- Chrysopolis Location in California
- Coordinates: 36°57′38″N 118°11′48″W﻿ / ﻿36.96056°N 118.19667°W
- Country: United States
- State: California
- County: Inyo County
- Elevation: 3,819 ft (1,164 m)

= Chrysopolis, California =

Chrysopolis (Greek for 'city of gold') is a former settlement in Inyo County, California. It was located on the east bank of the Owens River south of Aberdeen, at an elevation of 3819 ft.

== Geography ==
The town was founded in 1863, making it one of the earliest settlements in the Owens Valley. It was situated in the east of the valley, making it one of the more arid places in the valley. As the name of the town suggests, Chrysopolis had an industry based on gold mining.

== History ==

=== Original town ===
Ever since the town was founded, Chrysopolis made its industry and economy based on mining.

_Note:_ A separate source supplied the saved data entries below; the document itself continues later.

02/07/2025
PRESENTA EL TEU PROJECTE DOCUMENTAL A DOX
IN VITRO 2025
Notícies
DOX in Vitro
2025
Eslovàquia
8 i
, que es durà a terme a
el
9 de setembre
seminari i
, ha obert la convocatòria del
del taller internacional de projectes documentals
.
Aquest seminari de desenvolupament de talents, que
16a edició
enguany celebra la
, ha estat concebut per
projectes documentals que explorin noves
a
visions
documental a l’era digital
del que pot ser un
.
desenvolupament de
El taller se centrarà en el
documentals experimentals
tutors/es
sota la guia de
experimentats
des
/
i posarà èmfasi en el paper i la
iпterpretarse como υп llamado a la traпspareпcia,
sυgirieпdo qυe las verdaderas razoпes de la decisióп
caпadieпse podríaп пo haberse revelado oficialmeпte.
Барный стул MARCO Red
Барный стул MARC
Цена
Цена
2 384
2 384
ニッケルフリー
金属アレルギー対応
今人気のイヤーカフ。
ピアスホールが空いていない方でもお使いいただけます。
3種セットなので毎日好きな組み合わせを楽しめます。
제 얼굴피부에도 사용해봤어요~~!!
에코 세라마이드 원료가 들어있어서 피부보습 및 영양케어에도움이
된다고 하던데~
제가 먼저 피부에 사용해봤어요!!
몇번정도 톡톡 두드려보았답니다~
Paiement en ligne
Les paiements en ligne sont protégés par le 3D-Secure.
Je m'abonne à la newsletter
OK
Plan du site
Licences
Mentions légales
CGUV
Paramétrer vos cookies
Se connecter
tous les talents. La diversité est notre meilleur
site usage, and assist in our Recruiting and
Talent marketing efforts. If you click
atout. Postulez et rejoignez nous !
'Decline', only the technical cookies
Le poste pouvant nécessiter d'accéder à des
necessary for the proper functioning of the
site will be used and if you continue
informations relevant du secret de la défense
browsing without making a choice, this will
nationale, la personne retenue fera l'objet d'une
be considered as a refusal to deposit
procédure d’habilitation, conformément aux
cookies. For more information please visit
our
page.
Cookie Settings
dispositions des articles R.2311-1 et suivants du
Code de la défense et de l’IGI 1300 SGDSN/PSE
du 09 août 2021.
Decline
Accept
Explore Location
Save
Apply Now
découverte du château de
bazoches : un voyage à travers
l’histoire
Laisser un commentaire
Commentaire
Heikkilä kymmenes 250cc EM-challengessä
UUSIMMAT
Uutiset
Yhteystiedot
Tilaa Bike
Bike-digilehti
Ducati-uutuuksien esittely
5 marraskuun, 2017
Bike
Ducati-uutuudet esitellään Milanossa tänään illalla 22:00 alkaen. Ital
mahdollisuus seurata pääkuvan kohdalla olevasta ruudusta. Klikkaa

The area prospered briefly, but the population quickly declined because of both troubles with natives living in the region and its geographic isolation. These troubles were eventually resolved with the construction of a nearby fort, but by the time of its completion, more people were interested in the west side of the Owens Valley and left Chrysopolis behind. Although the town was abandoned, mining persisted in the region.

=== Mining boom and Chrysopolis ===
The town was revived in the 1900s, when a boom in mining swept through the region. During this boom, more people got focused on the old Chrysopolis mining area. The event was short-lived, however. It had reached its end by 1910, and again people packed up and left.

=== Ruins ===
Most of the town is gone, but there are still several stone walls and structures and some mining tunnels.